Пришло время заканчивать мою одиссею. Я хорошо понимаю, что время и обстоятельства всегда были на моей стороне. Мною восхищался весь мир, меня любили и ненавидели. Мир дал мне все самое лучшее и совсем немного самого плохого. Что бы со мною ни происходило, несмотря на все превратности судьбы, я всегда был глубоко уверен, что все хорошее и плохое также переменчиво, как и облака, летящие по небу. Эта вера в моем сердце помогла мне пройти через беды и горести и с готовностью воспользоваться удачей. У меня нет готовой схемы, по которой можно было бы жить, равно как и нет особой философии – ни умной, ни глупой, я знаю только одно: мы все должны бороться за свою жизнь. Признаюсь, что порой я бываю и противоречивым – раздражаюсь по мелочам и остаюсь совершенно равнодушным к чему-то очень серьезному.
Тем не менее моя жизнь сегодня воодушевляет меня гораздо больше, чем когда-либо ранее. Я здоров и полон творческих планов, мне хочется снимать кино, и может, я буду снимать не себя, а других. Я хочу писать сценарии для своих детей и уже их снимать в кино, ведь некоторые из них весьма талантливы. Я по-прежнему амбициозен и никогда не перестану работать, ведь так много еще хочется сделать. Мне нужно закончить несколько сценариев, а еще я намерен написать пьесу и оперу, если позволит время.

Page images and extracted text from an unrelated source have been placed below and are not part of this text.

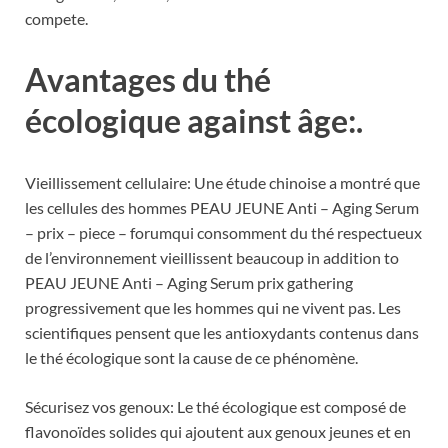
compete.
Avantages du thé
écologique against âge:.
Vieillissement cellulaire: Une étude chinoise a montré que
les cellules des hommes PEAU JEUNE Anti – Aging Serum
– prix – piece – forumqui consomment du thé respectueux
de l’environnement vieillissent beaucoup in addition to
PEAU JEUNE Anti – Aging Serum prix gathering
progressivement que les hommes qui ne vivent pas. Les
scientifiques pensent que les antioxydants contenus dans
le thé écologique sont la cause de ce phénomène.
Sécurisez vos genoux: Le thé écologique est composé de
flavonoïdes solides qui ajoutent aux genoux jeunes et en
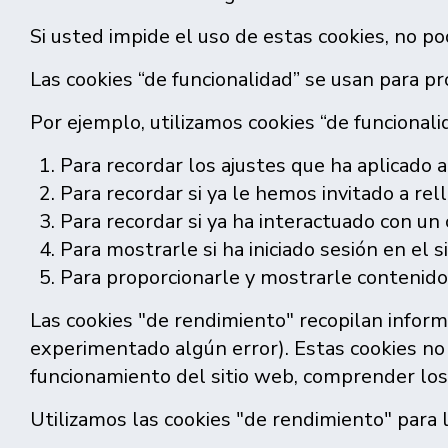
Si usted impide el uso de estas cookies, no po
Las cookies “de funcionalidad” se usan para pro
Por ejemplo, utilizamos cookies “de funcionali
Para recordar los ajustes que ha aplicado a
Para recordar si ya le hemos invitado a re
Para recordar si ya ha interactuado con un 
Para mostrarle si ha iniciado sesión en el s
Para proporcionarle y mostrarle contenido 
Las cookies "de rendimiento" recopilan informa
experimentado algún error). Estas cookies no 
funcionamiento del sitio web, comprender los 
Utilizamos las cookies "de rendimiento" para 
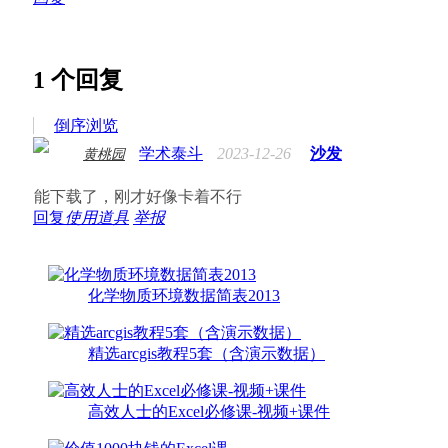
1
个回复
倒序浏览
学术泰斗
2023-12-26
沙发
黄桃园
能下载了，刚才好像卡着不行
回复
使用道具
举报
化学物质环境数据简表2013
精选arcgis教程5套（含演示数据）
高效人士的Excel必修课-视频+课件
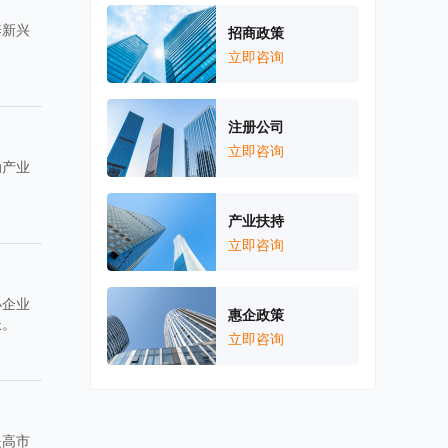
养新兴
招商政策
立即咨询
注册公司
立即咨询
动产业
产业扶持
立即咨询
小企业
惠企政策
长。
立即咨询
提高市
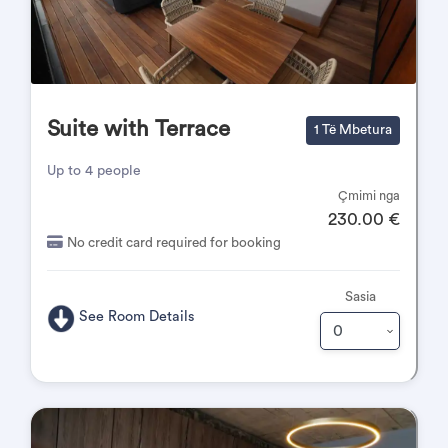
Suite with Terrace
1 Të Mbetura
Up to 4 people
Çmimi nga
230.00 €
No credit card required for booking
Sasia
See Room Details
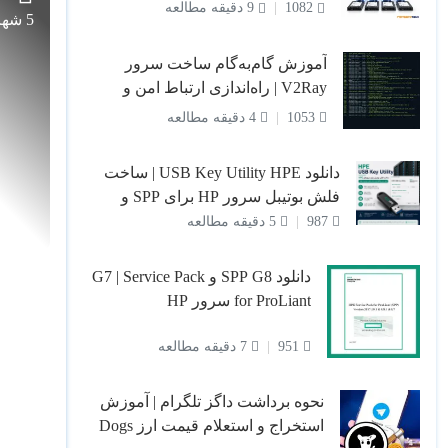
1082
9 دقیقه مطالعه
5 شهریور 1403
آموزش گام‌به‌گام ساخت سرور
V2Ray | راه‌اندازی ارتباط امن و
پرسرعت
1053
4 دقیقه مطالعه
دانلود USB Key Utility HPE | ساخت
فلش بوتیبل سرور HP برای SPP و
Intelligent Provisioning
987
5 دقیقه مطالعه
دانلود SPP G8 و G7 | Service Pack
for ProLiant سرور HP
951
7 دقیقه مطالعه
نحوه برداشت داگز تلگرام | آموزش
استخراج و استعلام قیمت ارز Dogs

Шопенгауэр когда-то писал, что счастье – это неправильное состояние души. Я с ним не согласен. За последние двадцать лет я узнал наконец, что такое счастье. Мне повезло жениться на прекрасной женщине. Мне бы хотелось написать об этом еще больше, но ведь это моя настоящая любовь, и красивее, чем она, нет ничего на свете, а рассказать о таком чувстве просто невозможно. Каждый день меня поражают глубина и красота ее души. Даже когда она просто, с достоинством идет передо мной по узкой улочке Вевё и я смотрю на ее маленькую изящную фигурку, зачесанные назад темные волосы с мельканием серебряных нитей, меня накрывает волна любви и восхищения тем, что она у меня есть, и от счастья перехватывает дыхание.
Счастливый, я иногда сижу на нашей открытой террасе, любуясь закатом, и смотрю далеко вдаль – на зеленую лужайку, на водную гладь озера, на умиротворяющие горы – и, не думая ни о чем, наслаждаюсь их волшебной безмятежностью.